Ryan Bayley OAM was Inducted into The Sport Australia Hall of Fame in 2015 as an Athlete Member for the sport of cycling.

Bayley was the spearhead of Australia’s hugely successful cycling campaign at the 2004 Olympic Games in Athens which produced a record 11 medals, including six gold, two silvers and three bronze.

The powerful young Western Australian stamped himself as the fastest man on two wheels as he won the sprint and the keirin, becoming the first Australian cyclist ever to have won two individual Olympic gold medals.

Bayley, who began competitive cycling in Perth when he was 15, won the sprint and teams sprint events at the 2000 Junior World Track Championships in Italy, and was a dual Commonwealth Games gold medallist at Manchester in 2002, where he won the sprint and team sprint, and again in Melbourne four years later, winning the keirin and the sprint. He was the 2001 world keirin Champion and also won two silver and two bronze medals across eight world championship appearances between 2001 and 2008.

At the 2004 Olympic Games in Athens, Bayley won the individual sprint gold after overwhelming world champion, Theo Bos of the Netherlands, 2-1 in the final. Bos won the first of their three tense encounters, and looked well placed to take the second when Bayley summoned up enough fast-twitch force to throw his bike across the line, a trick he had learned as a junior BMX champion. In the final shoot-out he passed Bos on the final curve to win.

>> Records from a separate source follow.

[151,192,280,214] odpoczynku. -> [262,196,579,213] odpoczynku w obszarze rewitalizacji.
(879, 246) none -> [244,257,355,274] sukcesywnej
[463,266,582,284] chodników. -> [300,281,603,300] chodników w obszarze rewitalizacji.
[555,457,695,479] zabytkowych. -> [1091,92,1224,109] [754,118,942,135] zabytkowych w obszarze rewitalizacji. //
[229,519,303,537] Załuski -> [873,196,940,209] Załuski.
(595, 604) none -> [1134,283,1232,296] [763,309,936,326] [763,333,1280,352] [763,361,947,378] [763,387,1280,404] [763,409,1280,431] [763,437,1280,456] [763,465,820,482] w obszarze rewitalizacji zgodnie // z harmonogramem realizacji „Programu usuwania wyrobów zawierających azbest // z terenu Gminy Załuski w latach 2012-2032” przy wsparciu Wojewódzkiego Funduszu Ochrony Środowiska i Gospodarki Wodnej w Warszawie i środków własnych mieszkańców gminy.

His second victory came in the eight-lap roughhouse event known as the keirin. He said the keirin, partially paced by motor-bike, suited him: “It’s a lottery, like dodgem cars. It’s insane.”

Four years later at the 2008 Beijing Olympic Games Bayley finished eighth in the keirin, 11th in the sprint and just missed a bronze medal in the team sprint by 0.008 of a second. He announced his retirement in June 2009.

He was the 2004 Australian Cyclist of the Year, the Male Track Cyclist of the Year 2001 and 2004 and in 2000 picked up both the Male Junior Cyclist and Male Junior Track Cyclist of the Year awards. In 2005 he was awarded an OAM (Medal of the Order of Australia) for service to sport as a gold medallist at the 2004 Athens Olympic Games.